At the farm, which recently finished a run of a site-specific play about climate change, the boundless stage includes a courtyard lined with hydrangeas, greenhouses and a field of flowers. Over four nights last week, audience members trekked the outdoors there, walking from scene to scene, as the actors, musicians and stilt walkers performed in vibrant, whimsical costumes.

The performance is the second installment of a decade-long series, “Dream on the Farm,” in which the Farm Arts Collective, whose home is on the 30 acres, plans to produce one play a year centered on climate change.

“This is an intense and troubled time and as an organic farmer and theater maker, we’ve got to keep making work about this issue,” said Tannis Kowalchuk, the ensemble’s artistic director, who started the farm — which sits just across the river from New York — with her husband, Greg Swartz. (They sell their wares at the Union Square and Grand Army Plaza farmers’ markets.)

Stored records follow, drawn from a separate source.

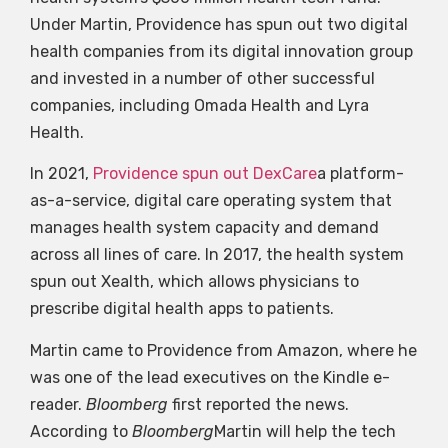
Under Martin, Providence has spun out two digital
health companies from its digital innovation group
and invested in a number of other successful
companies, including Omada Health and Lyra
Health.
In 2021,
Providence spun out DexCare
a platform-
as-a-service, digital care operating system that
manages health system capacity and demand
across all lines of care. In 2017, the health system
spun out Xealth, which allows physicians to
prescribe digital health apps to patients.
Martin came to Providence from Amazon, where he
was one of the lead executives on the Kindle e-
reader.
Bloomberg
first reported the news.
According to
Bloomberg
Martin will help the tech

This year’s play transported guests into an “Alice in Wonderland”-esque fantasy in which two scientists, the astronomer Carl Sagan and the biologist Lynn Margulis, are brought back from the dead to help save life on Earth from the climate disaster. Audience members watch as Sagan encounters eccentric characters representing the atmosphere and the hydrosphere, as well as a man trying to find a way to escape the planet through space travel. The rest of the group followed the Margulis character on the other side of the farm. (The audience was split into two to avoid overcrowding.)

At the end of the show, the audience of about 80 people received chilled cucumber soup made from ingredients grown on the land.

But the reality of the pandemic burst the fantasy bubble on Sunday after one of the people in the accompanying band tested positive for the coronavirus, despite having been vaccinated, and the arts collective decided to cancel the fifth and final performance.

Kowalchuk said she hopes the play will be performed again, though. She has imagined bringing it to New York City, where the ensemble might be able to find a new stage in a park or botanical garden.